Remarquez, Pierre Elliott Trudeau écrivait à répétition des choses ignobles sur son propre peuple, et cela n'a jamais empêché les francophones du Québec de voter massivement pour lui.

Nous aimons particulièrement les coups de pied au cul quand ils nous sont donnés par un des nôtres.

UNE CAMPAGNE DE PUB

Non, mon étonnement vient d'ailleurs. Depuis quelques semaines, les troupes de Stephen Harper font circuler sur Internet et au Canada anglais une astucieuse publicité sur le chef libéral. On en parle trop peu.

Oui, je sais, vous faites la fine bouche. De la pub négative, ce n'est pas gentil. Surtout si elle vient de ces conservateurs honnis.

Mais examinez plutôt son contenu, qui est rigoureusement vrai.

DES FAITS

Elle rappelle que monsieur Ignatieff a quitté le Canada à la fin des années 60 et n'y est revenu qu'au début des années 2000, expressément pour se lancer à la conquête de la fonction de premier ministre.

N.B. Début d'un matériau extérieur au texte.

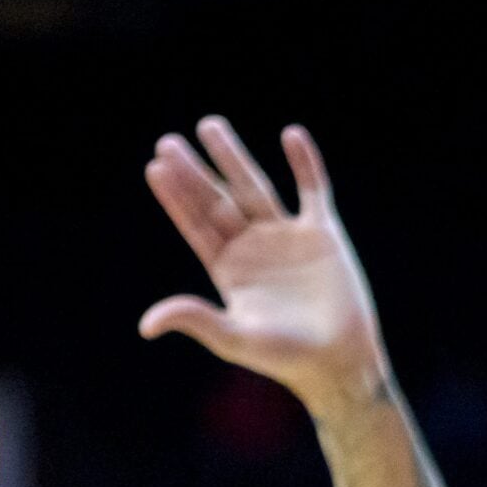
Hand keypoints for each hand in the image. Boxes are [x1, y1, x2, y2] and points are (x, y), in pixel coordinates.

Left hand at [139, 118, 387, 409]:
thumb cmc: (286, 358)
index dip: (176, 198)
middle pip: (217, 200)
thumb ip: (196, 320)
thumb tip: (146, 324)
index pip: (196, 225)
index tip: (155, 168)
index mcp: (229, 270)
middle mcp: (253, 247)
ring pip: (254, 187)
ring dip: (233, 157)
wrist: (340, 361)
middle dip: (194, 172)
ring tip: (209, 125)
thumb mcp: (235, 339)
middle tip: (167, 142)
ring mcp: (287, 237)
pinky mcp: (323, 233)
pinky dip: (305, 163)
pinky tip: (292, 135)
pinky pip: (313, 190)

Trente-quatre ans à l'étranger, des années pendant lesquelles il a manqué tous les événements importants qui ont fait de ce pays ce qu'il est : la Crise d'octobre, le

rapatriement de la Constitution, Meech, trois référendums, le libre-échange, etc.

«IL» ARRIVE

Repensez-y :trente-quatre ans !! Vous, lecteur, où étiez-vous il y a trente-quatre ans ? René Lévesque n'était PAS ENCORE premier ministre du Québec! Et monsieur Ignatieff n'était pas à l'étranger pendant cette éternité par exil involontaire comme le Dalaï-Lama, ou pour fuir la pauvreté comme tant d'immigrants, mais par choix.

Et après être parti d'ici pendant l'essentiel de sa vie adulte, il y revient, à la fin de la cinquantaine, dans l'unique but d'y conquérir la seule fonction digne de sa hauteur que ce pays peut lui offrir!

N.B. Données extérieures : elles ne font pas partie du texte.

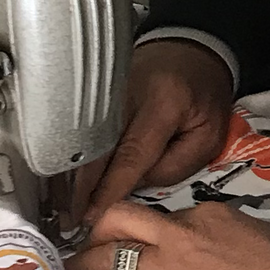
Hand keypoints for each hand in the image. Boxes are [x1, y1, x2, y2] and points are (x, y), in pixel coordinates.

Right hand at [76, 38, 234, 219]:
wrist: (193, 52)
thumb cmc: (205, 97)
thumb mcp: (208, 137)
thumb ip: (174, 167)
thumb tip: (133, 186)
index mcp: (162, 104)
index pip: (131, 153)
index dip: (109, 187)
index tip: (92, 214)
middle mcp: (127, 94)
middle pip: (96, 146)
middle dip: (81, 185)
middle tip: (68, 218)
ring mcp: (107, 90)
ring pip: (82, 139)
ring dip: (71, 173)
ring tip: (61, 205)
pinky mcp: (96, 91)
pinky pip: (82, 129)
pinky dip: (73, 156)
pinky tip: (64, 179)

Lui-même confirme d'ailleurs que le Canada ne lui manquait guère, sauf Algonquin Park, et qu'il espérait que l'Université Harvard le reprendrait si sa petite fantaisie canadienne ne tourne pas comme il l'espère. Noir sur blanc.

IMAGINEZ

Qu'on ne vienne pas me dire que je reproche à quelqu'un d'avoir voyagé à travers le monde. Pas du tout.

J'ai quitté l'Uruguay il y a trente-neuf ans. Imaginez un peu la tête des gens là-bas si j'y retournais maintenant pour leur dire : «Coucou, c'est moi, de retour après toutes ces années ! Coudonc, le job de Président est-il disponible ? Mais vous savez, il n'y a que les plages de Montevideo qui me manquaient, et si vous ne voulez pas de moi, j'espère que HEC Montréal va me reprendre.»

Retour à monsieur Ignatieff. Il y a des trajectoires de vie si étranges qu'elles sont comme des fenêtres sur une personnalité, vous ne pensez pas ? Au moins, la question se pose, me semble-t-il.